Pose — a show starring trans actors and featuring a predominantly non-white cast at a time when Hollywood executives still struggle to see BIPOC and LGBTQ+ individuals and stories as profitable — broke barriers on cable TV.
Prolific mega-producer Ryan Murphy took a show about New York’s ballroom scene during the height of the AIDS epidemic and turned it into a TV juggernaut.
The beloved TV series came to a heart-wrenching end on Sunday, June 6, after three seasons that tackled homelessness, sex work, the rejection the trans community deals with on a daily basis and combined it with heart and dance to captivate millions around the world weekly.
OK! recently chatted with Pose star MJ Rodriguez, who portrays Blanca — the legendary mother of the House of Evangelista — and declares that although Pose has come to an end, trans representation in Hollywood is just beginning.
“We can’t let this momentum go,” she exclusively tells OK!, referring to the power Pose had on changing the hearts and minds of people. “I think it’s so important that we keep featuring people of the LGBTQIA community, especially the trans community, especially the trans male community.”
Rodriguez continues: “There needs to be a lot of awareness coming out, it shouldn’t stop here, there’s such a future for us.”

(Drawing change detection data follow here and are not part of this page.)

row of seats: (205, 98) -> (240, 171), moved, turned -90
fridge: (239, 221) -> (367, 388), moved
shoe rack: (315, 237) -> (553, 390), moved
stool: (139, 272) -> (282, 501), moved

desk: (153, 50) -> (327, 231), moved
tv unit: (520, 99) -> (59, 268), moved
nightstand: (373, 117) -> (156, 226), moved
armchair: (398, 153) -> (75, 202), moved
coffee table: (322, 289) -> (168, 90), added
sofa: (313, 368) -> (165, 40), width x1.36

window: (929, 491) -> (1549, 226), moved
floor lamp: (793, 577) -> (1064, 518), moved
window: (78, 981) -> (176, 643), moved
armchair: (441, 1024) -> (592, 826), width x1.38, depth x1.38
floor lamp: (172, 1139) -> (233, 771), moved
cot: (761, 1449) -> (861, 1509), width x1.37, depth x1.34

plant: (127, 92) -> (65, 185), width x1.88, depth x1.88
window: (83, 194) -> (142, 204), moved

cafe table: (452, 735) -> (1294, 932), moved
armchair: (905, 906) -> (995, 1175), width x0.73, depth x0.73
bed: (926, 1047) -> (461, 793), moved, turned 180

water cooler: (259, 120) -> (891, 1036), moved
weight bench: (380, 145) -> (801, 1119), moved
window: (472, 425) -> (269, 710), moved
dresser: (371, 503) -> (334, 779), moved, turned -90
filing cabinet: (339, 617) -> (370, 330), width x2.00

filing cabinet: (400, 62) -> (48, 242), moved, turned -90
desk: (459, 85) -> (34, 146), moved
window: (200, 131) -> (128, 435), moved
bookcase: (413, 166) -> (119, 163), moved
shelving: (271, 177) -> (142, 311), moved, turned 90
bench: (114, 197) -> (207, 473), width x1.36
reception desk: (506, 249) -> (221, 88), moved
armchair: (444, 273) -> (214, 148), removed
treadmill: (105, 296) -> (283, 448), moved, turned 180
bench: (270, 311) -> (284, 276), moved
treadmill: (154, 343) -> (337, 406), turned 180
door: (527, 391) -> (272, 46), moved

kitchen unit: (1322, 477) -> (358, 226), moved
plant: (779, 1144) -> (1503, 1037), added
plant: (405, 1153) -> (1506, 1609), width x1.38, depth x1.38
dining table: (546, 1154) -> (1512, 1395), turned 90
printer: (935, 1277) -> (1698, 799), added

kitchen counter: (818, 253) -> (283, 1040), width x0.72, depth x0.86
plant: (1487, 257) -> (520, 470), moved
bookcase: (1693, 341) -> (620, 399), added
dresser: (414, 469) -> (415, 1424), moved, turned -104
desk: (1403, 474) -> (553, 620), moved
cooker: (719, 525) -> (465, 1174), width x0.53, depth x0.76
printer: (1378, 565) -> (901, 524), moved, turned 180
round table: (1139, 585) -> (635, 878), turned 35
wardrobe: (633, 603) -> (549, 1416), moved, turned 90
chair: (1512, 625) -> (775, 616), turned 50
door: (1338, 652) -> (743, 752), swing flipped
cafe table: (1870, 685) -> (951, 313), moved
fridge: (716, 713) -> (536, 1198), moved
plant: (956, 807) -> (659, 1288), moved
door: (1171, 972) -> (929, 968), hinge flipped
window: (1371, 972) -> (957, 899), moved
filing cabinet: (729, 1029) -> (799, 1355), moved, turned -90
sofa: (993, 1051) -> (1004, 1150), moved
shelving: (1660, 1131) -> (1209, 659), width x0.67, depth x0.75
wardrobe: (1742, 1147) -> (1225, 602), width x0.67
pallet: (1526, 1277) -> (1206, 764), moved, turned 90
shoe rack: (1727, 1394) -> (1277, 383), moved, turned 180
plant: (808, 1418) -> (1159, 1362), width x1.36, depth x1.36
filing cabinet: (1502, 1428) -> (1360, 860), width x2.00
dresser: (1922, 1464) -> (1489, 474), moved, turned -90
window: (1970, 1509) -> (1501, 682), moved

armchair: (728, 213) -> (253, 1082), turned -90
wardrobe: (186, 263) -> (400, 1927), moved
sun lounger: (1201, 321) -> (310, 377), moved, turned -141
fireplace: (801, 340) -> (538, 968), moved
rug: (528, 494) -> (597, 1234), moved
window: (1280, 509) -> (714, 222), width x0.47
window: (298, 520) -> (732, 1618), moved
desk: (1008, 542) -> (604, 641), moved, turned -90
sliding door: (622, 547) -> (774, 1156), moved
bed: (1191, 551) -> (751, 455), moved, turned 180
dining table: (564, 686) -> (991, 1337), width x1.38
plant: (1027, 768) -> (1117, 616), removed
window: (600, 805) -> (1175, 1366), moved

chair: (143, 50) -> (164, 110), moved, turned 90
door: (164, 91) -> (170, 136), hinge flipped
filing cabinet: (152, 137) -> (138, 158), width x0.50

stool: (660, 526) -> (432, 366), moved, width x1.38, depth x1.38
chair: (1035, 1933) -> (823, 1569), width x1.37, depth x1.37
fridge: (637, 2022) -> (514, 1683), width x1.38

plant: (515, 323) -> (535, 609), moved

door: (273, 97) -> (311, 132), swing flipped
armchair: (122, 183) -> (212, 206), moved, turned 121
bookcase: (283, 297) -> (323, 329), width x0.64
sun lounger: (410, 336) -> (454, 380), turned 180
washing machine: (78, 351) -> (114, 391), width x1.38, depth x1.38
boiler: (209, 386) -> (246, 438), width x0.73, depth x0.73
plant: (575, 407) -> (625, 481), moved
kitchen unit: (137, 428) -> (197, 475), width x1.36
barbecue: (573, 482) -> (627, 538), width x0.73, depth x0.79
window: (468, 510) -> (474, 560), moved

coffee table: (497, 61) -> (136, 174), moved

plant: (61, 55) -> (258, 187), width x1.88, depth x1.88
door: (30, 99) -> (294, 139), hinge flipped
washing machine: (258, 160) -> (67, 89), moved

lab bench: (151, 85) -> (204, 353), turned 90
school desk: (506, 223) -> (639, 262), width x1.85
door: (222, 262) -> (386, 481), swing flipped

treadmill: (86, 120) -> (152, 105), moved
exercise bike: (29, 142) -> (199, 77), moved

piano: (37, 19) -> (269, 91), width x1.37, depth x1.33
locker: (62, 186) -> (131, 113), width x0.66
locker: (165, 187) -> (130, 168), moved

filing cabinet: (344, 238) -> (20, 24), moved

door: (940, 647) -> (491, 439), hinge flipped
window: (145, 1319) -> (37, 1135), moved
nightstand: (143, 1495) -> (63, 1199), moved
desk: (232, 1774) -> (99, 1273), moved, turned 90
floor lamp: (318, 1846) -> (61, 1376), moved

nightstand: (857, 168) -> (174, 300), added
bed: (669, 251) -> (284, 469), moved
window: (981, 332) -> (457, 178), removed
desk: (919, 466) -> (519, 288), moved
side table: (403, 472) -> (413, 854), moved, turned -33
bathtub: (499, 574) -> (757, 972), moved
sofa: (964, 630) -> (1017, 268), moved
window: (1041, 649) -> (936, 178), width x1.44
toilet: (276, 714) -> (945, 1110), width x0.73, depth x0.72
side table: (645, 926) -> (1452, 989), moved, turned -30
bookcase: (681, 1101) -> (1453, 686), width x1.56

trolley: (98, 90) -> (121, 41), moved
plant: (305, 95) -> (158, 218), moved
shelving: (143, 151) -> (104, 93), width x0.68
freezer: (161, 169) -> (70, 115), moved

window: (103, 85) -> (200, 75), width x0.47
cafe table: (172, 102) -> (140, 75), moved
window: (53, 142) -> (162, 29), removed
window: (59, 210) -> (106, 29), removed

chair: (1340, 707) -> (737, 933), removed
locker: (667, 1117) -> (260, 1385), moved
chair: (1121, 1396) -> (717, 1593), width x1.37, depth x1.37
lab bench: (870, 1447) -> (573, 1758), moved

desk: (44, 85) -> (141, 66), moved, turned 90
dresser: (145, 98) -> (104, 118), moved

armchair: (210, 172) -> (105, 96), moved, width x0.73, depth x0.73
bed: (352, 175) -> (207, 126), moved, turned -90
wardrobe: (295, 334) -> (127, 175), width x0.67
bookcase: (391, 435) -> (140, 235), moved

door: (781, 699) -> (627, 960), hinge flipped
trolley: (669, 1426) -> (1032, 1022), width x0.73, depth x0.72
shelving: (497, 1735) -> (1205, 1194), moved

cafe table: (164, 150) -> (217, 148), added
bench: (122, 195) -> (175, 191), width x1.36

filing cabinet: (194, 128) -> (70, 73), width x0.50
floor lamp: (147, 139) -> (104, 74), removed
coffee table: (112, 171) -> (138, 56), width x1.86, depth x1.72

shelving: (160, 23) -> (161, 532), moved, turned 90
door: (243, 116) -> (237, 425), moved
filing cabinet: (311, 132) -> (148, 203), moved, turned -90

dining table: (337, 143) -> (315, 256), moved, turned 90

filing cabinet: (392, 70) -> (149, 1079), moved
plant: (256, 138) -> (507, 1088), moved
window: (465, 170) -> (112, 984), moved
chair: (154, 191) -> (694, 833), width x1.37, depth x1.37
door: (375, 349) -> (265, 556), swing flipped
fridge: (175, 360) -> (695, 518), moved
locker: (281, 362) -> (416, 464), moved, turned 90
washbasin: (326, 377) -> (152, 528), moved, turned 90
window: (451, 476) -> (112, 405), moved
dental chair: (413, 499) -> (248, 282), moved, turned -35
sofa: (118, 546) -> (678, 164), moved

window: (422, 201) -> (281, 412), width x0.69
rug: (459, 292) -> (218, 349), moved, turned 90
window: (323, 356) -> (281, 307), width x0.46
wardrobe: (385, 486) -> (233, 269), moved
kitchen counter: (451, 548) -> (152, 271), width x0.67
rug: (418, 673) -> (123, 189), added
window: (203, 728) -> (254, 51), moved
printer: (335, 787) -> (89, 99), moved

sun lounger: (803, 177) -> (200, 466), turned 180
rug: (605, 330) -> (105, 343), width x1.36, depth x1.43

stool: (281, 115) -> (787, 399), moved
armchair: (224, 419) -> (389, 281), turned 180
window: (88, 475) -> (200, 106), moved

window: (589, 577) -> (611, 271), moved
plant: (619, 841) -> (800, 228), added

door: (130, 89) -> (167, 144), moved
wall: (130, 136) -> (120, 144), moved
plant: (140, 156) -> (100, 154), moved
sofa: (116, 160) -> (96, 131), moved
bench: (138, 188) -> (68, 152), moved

OK! caught up with Rodriguez on the carpet for the final night of the OUTLOUD: Raising Voices concert series, a Pride event she was handpicked by superstar Adam Lambert to partake in.
Lambert curated the headlining show for the collaboration with Pride Live's Stonewall Day and his Feel Something Foundation, which featured LGBTQ+ artists Kim Petras, Vincint, Sam Sparro and many more, to shine a spotlight on artists he believes are often overlooked in the industry.
“I started in the business 10 years ago, it was a different landscape, there were not a lot of queer people in mainstream music on major labels, it was sort of a niche thing,” he exclusively spilled to OK!. “Now, that environment has changed so much, you see queer artists are a viable, commercial product [so to speak] for a record label.”
Lambert continued: “There are so many queer people of all different types, colors, sizes and genres in the game,” so he took it upon himself to spearhead a movement that ensures all LGBTQ+ artists are given their chance to shine.